Also, there was a letter from the man of the rolled-up sleeves, stating that he was prepared to run some twenty thousand copies of the paper, and would start the press upon receipt of a check for the amount. This was a severe blow, but as the amount was comparatively small it was not fatal. Besides, they had grown somewhat accustomed to such things. They were not even surprised when their landlord, who, with his family, occupied apartments in the rear, came in to demand his rent in the middle of the month—a thing he had never dreamed of doing since the first year of their occupancy. Not that he was at all afraid, he said, but he was only a poor man who sublet to them, and had met with ill fortune. Later, the Colonel came up with still further strange letters, though none so pathetic as the one of the night before.
However, there were other complications. People in small villages were sending lists containing the same names. Some of the lists were almost identical. When Perner realized this he scowled anxiously, and lay down on the couch to think.
"Good heavens! fellows," he exclaimed, "we'll ruin the nation!"
"What's the matter? What do you mean?" asked Van Dorn.

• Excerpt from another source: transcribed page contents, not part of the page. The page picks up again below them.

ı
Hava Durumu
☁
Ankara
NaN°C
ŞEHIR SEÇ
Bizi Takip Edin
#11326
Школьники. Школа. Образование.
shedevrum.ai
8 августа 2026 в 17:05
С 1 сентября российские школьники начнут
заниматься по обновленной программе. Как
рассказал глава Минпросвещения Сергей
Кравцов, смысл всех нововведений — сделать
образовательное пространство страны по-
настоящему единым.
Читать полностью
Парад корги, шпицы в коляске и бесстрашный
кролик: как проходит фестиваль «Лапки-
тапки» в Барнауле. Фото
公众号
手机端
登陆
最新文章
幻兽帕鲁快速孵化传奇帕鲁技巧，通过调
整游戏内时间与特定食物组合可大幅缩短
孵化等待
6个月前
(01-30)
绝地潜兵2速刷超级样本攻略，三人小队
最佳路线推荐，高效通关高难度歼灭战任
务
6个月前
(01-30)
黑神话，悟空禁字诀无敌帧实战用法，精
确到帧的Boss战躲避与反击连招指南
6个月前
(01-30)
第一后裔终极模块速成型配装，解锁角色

"Why, see here! People will be sending in the same names, and sending each other's names, till they get us so mixed up we can't straighten the thing out in a hundred years! Then they'll accuse us of fraud, and blame each other for a lot of things, too. The result will be that they'll get into a fight until the whole nation is in one immense wrangle. We'll ruin the country! That's what we'll do! We'll ruin the country!"
Perner had arisen and was walking the floor excitedly.

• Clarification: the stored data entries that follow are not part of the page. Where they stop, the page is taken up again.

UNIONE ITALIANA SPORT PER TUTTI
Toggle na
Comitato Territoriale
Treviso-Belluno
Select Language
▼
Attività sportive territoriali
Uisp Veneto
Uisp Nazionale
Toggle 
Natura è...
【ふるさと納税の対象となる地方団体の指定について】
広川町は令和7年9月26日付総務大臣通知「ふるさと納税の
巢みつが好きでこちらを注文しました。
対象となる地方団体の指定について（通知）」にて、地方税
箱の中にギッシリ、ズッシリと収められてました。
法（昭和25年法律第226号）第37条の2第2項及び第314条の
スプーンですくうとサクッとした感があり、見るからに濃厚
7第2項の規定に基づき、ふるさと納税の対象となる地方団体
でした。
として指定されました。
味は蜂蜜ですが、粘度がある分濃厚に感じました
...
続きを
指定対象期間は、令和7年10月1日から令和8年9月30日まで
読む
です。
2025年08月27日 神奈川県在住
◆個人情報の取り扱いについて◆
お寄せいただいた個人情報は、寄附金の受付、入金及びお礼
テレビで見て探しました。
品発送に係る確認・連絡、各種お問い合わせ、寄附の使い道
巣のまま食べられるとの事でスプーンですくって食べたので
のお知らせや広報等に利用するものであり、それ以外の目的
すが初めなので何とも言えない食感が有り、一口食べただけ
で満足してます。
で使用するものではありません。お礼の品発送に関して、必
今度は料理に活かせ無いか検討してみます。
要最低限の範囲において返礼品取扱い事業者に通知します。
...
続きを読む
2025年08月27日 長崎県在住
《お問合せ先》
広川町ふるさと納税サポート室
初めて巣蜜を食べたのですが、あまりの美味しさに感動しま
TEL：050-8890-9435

"I tell you, Van, your 'cash for names' scheme is a fallacy! I said so the other day, and I say so all the more now. I'll admit that I believed in it and abetted it at first. It looked like a big thing, and we all thought it was, but it isn't. In the first place, we can't afford it, as I told you before. In the next place, the people don't understand it, and we're going to be deluged with letters like those that came with the first mail. And even if we could afford it, and even if those letters didn't count, we can't afford to disturb the peace of the whole nation by creating hard feelings in every village and hamlet, that will finally end, not only with the utter ruin of our paper, but in riots and rebellion and government interference, if not in one mighty civil war and the total destruction of the whole English-speaking world!"

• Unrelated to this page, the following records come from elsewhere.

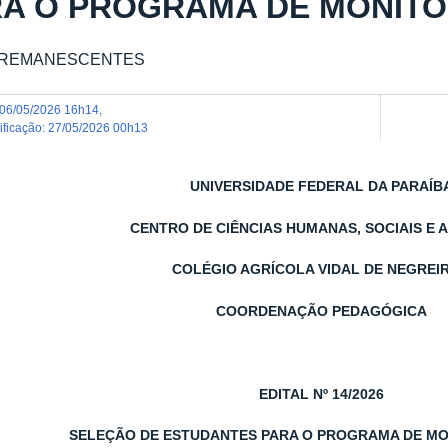
A O PROGRAMA DE MONITOR
 REMANESCENTES
06/05/2026 16h14
,
dificação
:
27/05/2026 00h13
UNIVERSIDADE FEDERAL DA PARAÍB
CENTRO DE CIÊNCIAS HUMANAS, SOCIAIS E 
COLÉGIO AGRÍCOLA VIDAL DE NEGREI
COORDENAÇÃO PEDAGÓGICA
EDITAL Nº 14/2026
SELEÇÃO DE ESTUDANTES PARA O PROGRAMA DE MO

Perner's old manner—the manner in which he had set forth the scheme on the night of the golden dinner—had returned to him. It had returned, but with a difference: then he had been painting the glories of the plan; now he was depicting its horrors. The ten years' business experience had wallowed through a cloudland of dreams, but had materialized in very harsh daylight at last. As for Van Dorn and Livingstone, they sat gloomily silent. The Colonel was first to express himself. He said:
"I hardly think we need to disturb ourselves so seriously. At the rate the replies are coming I should say that there is no immediate danger of upsetting the universe with our plans. We have received a number, it is true, but unless there is a marked increase to-morrow, I may safely reduce my force of assistants by one half."
"You don't think, then, we'll get a hundred thousand lists of twenty names each in reply to our 'cash for names' advertisement?" Perner asked—somewhat relieved, it would seem.